# Let There Be Light



## Gael (Mar 26, 2014)

[h=2]Let there be light: Velux 'Lovers of Light' photography finalists announced[/h]


http://uk.news.yahoo.com/lightbox/velux-lovers-of-light-shortlist-announced-1395684658-slideshow/


----------



## Michael. (Mar 26, 2014)

Some very gifted people out there.

I liked (no.3)  *Graham Colling's picture of the sun shining through a cluster of trees looks like it belongs in a fairytale. 
.*


----------



## Gael (Mar 26, 2014)

Michael. said:


> Some very gifted people out there.
> 
> I liked (no.3)  *Graham Colling's picture of the sun shining through a cluster of trees looks like it belongs in a fairytale.
> .*



I agree. That sort of imagery is very appealing to me as I am fairy obsessed! Since childhood and still going strong. No wonder I would up in Ireland!:bowknot:


----------



## Jillaroo (Mar 26, 2014)

_Lovely photos my choice is the same as Michaels # 3, i'm sure the fairies were hiding in there_


----------



## Gael (Mar 26, 2014)

Jillaroo said:


> _Lovely photos my choice is the same as Michaels # 3, i'm sure the fairies were hiding in there_



Oh the fae are never far off! You can always tempt them with wee cakes.


----------



## That Guy (Mar 26, 2014)

Since photography is the act of capturing light . . . how can one fail?  Ah, the best use of light in a photograph.  These are all nice but I don't see a winner.  I do like the one from inside a sea cave but that's just because it's the sea . . .


----------



## Gael (Mar 26, 2014)

That Guy said:


> Since photography is the act of capturing light . . . how can one fail?  Ah, the best use of light in a photograph.  These are all nice but I don't see a winner.  I do like the one from inside a sea cave but that's just because it's the sea . . .



Well one of them will be a winner, but just not your winner.
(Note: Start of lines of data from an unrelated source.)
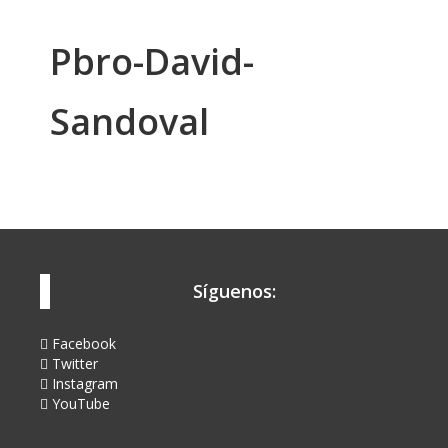
Pbro-David-
Sandoval
Síguenos:
Facebook
Twitter
Instagram
YouTube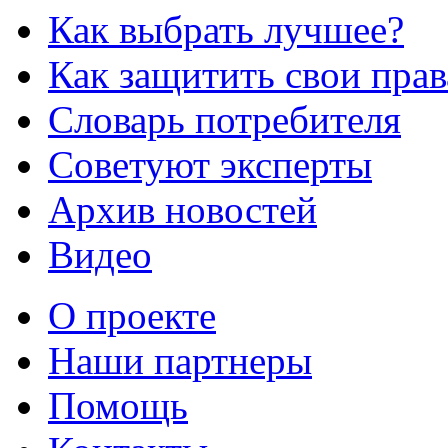
Как выбрать лучшее?
Как защитить свои прав
Словарь потребителя
Советуют эксперты
Архив новостей
Видео
О проекте
Наши партнеры
Помощь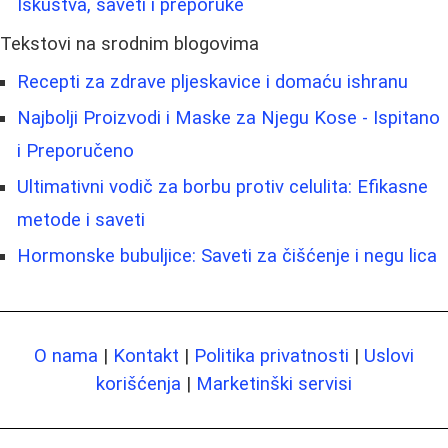
Iskustva, saveti i preporuke
Tekstovi na srodnim blogovima
Recepti za zdrave pljeskavice i domaću ishranu
Najbolji Proizvodi i Maskе za Njegu Kose - Ispitano
i Preporučeno
Ultimativni vodič za borbu protiv celulita: Efikasne
metode i saveti
Hormonske bubuljice: Saveti za čišćenje i negu lica
O nama
|
Kontakt
|
Politika privatnosti
|
Uslovi
korišćenja
|
Marketinški servisi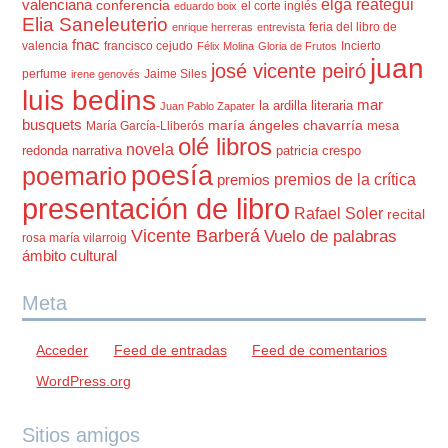
elga reátegui
valenciana
conferencia
el corte inglés
eduardo boix
Elia Saneleuterio
feria del libro de
enrique herreras
entrevista
fnac
valencia
francisco cejudo
Incierto
Félix Molina
Gloria de Frutos
juan
josé vicente peiró
perfume
Jaime Siles
irene genovés
luis bedins
mar
la ardilla literaria
Juan Pablo Zapater
busquets
maría ángeles chavarría
mesa
María García-Lliberós
olé libros
novela
redonda
narrativa
patricia crespo
poesía
poemario
premios de la crítica
premios
presentación de libro
Rafael Soler
recital
Vicente Barberá
Vuelo de palabras
rosa maría vilarroig
ámbito cultural
Meta
Acceder
Feed de entradas
Feed de comentarios
WordPress.org
Sitios amigos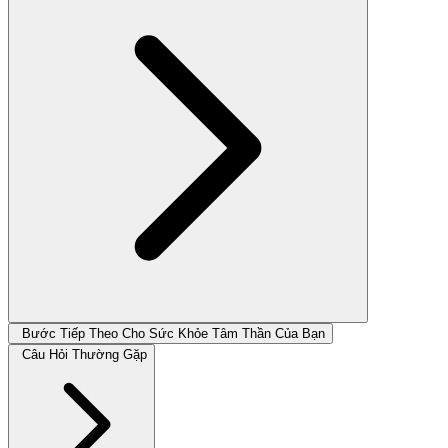
Bước Tiếp Theo Cho Sức Khỏe Tâm Thần Của Bạn
Câu Hỏi Thường Gặp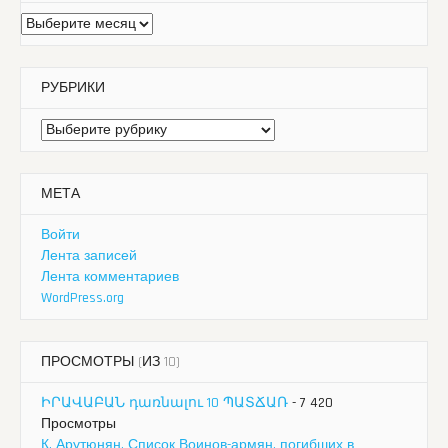
Архивы
РУБРИКИ
Рубрики
МЕТА
Войти
Лента записей
Лента комментариев
WordPress.org
ПРОСМОТРЫ (ИЗ 10)
ԻՐԱՎԱԲԱՆ դառնալու 10 ՊԱՏՃԱՌ
- 7 420
Просмотры
К. Арутюнян. Список Воинов-армян, погибших в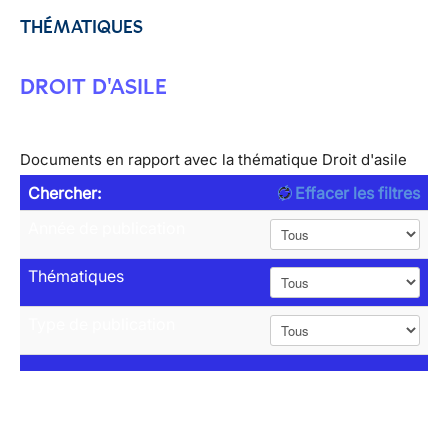
THÉMATIQUES
DROIT D'ASILE
Documents en rapport avec la thématique Droit d'asile
Chercher:
Effacer les filtres
Année de publication
Thématiques
Type de publication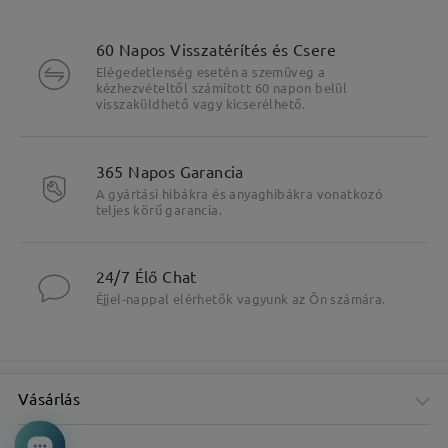
60 Napos Visszatérítés és Csere
Elégedetlenség esetén a szemüveg a
kézhezvételtől számított 60 napon belül
visszaküldhető vagy kicserélhető.
365 Napos Garancia
A gyártási hibákra és anyaghibákra vonatkozó
teljes körű garancia.
24/7 Élő Chat
Éjjel-nappal elérhetők vagyunk az Ön számára.
Vásárlás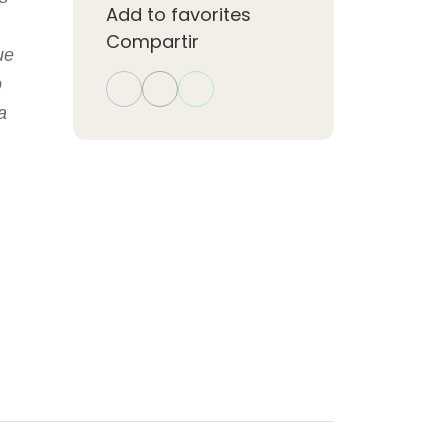
Add to favorites
Compartir
ue
o
a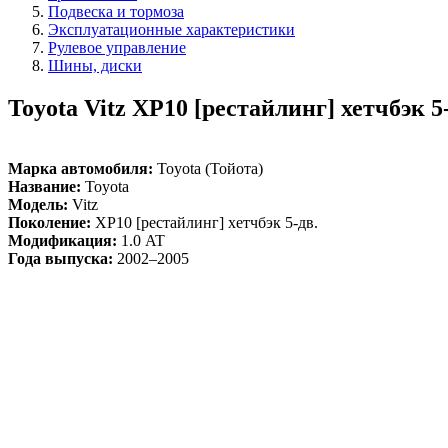
Подвеска и тормоза
Эксплуатационные характеристики
Рулевое управление
Шины, диски
Toyota Vitz XP10 [рестайлинг] хетчбэк 5
Марка автомобиля:
Toyota (Тойота)
Название:
Toyota
Модель:
Vitz
Поколение:
XP10 [рестайлинг] хетчбэк 5-дв.
Модификация:
1.0 AT
Года выпуска:
2002–2005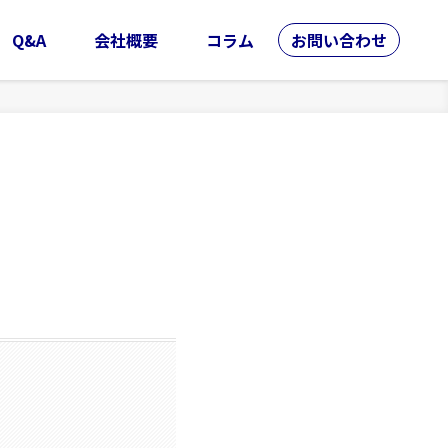
Q&A
会社概要
コラム
お問い合わせ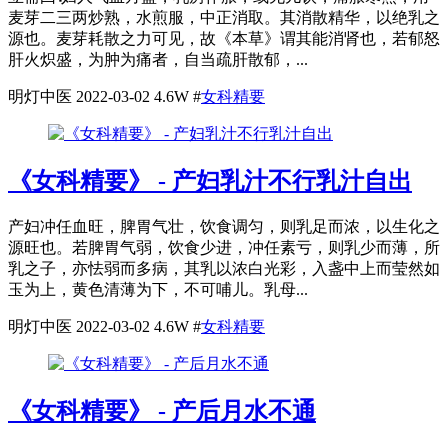
麦芽二三两炒熟，水煎服，中正消取。其消散精华，以绝乳之
源也。麦芽耗散之力可见，故《本草》谓其能消肾也，若郁怒
肝火炽盛，为肿为痛者，自当疏肝散郁，...
明灯中医
2022-03-02
4.6W
#
女科精要
《女科精要》 - 产妇乳汁不行乳汁自出
产妇冲任血旺，脾胃气壮，饮食调匀，则乳足而浓，以生化之
源旺也。若脾胃气弱，饮食少进，冲任素亏，则乳少而薄，所
乳之子，亦怯弱而多病，其乳以浓白光彩，入盏中上而莹然如
玉为上，黄色清薄为下，不可哺儿。乳母...
明灯中医
2022-03-02
4.6W
#
女科精要
《女科精要》 - 产后月水不通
And yes, the sea is your draw always I would think.


----------



## That Guy (Mar 26, 2014)

Having been a lauded photojournalist for Uncle Sham (they hated my mouthing off against the war but sure loved my pictures), can't help but retain some degree of critical thinking when it comes to judging photographs and can honestly say that although these are all nice and a couple very good, I have seen better.  So, for a winner among the bunch?  I'm still goin' with the sea cave just as an act of personal prejudice.  Ain't judges a bitch!?!?!?


----------